Shortly after Martin finally earns money from his writings, the film shifts into a new act, signaled by a commedia dell’arte duel which has more to do with Marcello’s previous film “Lost and Beautiful” than it does with Jack London. The now successful author has changed both physically — longer, lighter hair, pale tailored suits — and emotionally. Lionized yet misunderstood, Martin coopts the trappings of the upper classes while disdaining their entrenched entitlement. Aggressive and prone to indulgent outbursts that cow his long-suffering girlfriend Margherita (Denise Sardisco, charming yet barely given anything to work with), he’s become the model of a distinctly European macho intellectual, loudly spouting his libertarian theories on social evolution and the individual in a showboating manner meant to beat down less assertive souls. The irony, naturally, is that he’s drowning in existential despair, though the script fails to delve deep enough into his fatal angst.

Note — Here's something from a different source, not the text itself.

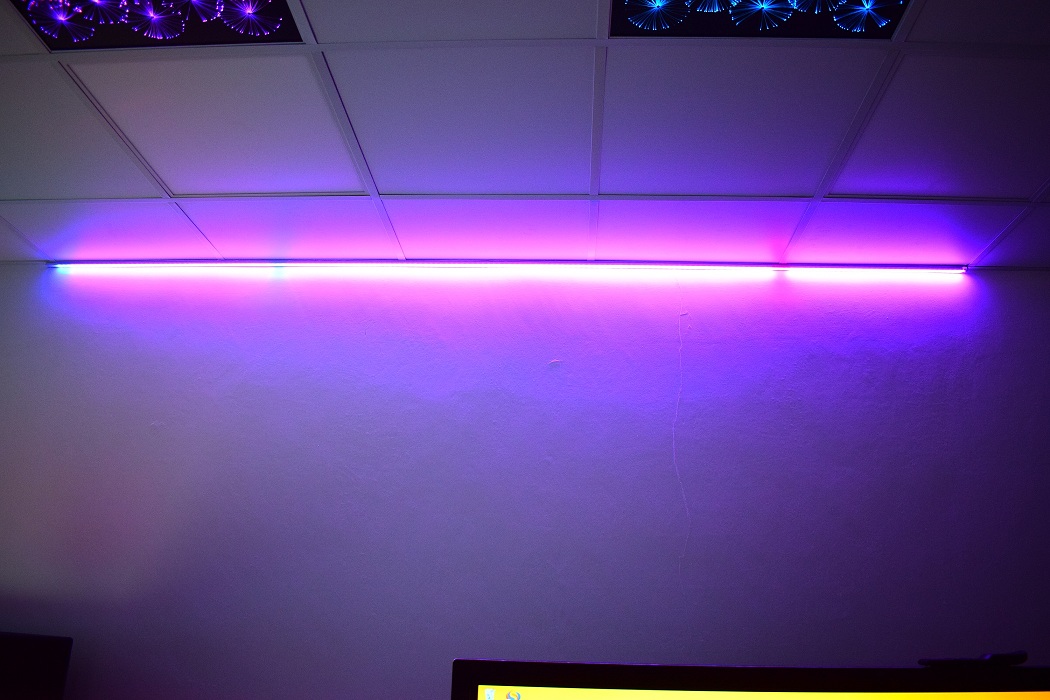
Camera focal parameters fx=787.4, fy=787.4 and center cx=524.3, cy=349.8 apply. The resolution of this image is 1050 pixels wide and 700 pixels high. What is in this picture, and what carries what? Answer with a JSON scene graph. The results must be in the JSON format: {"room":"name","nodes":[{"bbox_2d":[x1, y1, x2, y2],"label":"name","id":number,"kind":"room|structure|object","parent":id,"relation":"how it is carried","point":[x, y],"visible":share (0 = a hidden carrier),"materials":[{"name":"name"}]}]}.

At the end of the day, Martin Eden is a man of brutish origins who rises above his station through self-education, yet finds the adulation of the masses to be devoid of meaning: His insistence on the worth of the individual is mere theory since he disdains everyone around him, egotistically lashing out at the world for something lacking in himself. His aggression, even at the start, diminishes his charm, and no amount of self-education can correct the flaws in his personality. Despite the fact that London was holding up a mirror to himself, he was aware of Martin’s unpleasant qualities and was critical of the character’s revolt against socialism. One suspects the same is true of Marcello, though his film lacks a critique of Eden’s Spencerian insistence on the evolutionary superiority of the individual over the collective. Instead,

Where he succeeds brilliantly is in certain compositions, especially those mimicking a 1970s aesthetic with blue and red period tonalities that match so perfectly with some of the found footage that at times it’s difficult to tell them apart. He also incorporates silent-era clips as well as colorized footage of workers in Naples, making an amalgam of eras in what appears designed to insist on the humanity of all. The costume and art departments further jumble time periods, clothing the Orsini family and their milieu in “Great Gatsby” fashions, and creating a nightclub that looks like a 1910s Parisian brothel complete with a bad Loïe Fuller imitator. Even the choice of music, from bubbly French tunes to Debussy, contributes to the sense of Martin living in a notional time (the place is always Naples). This mix of epoch and form — handheld closeups followed by a more formal cinematic language yet largely beholden to a New Wave aesthetic — offers much to admire even when it tips into indulgence; in the end though, the film suffers from Eden’s own weighty intellectual pretensions, railing against society without finding the means to articulate the argument.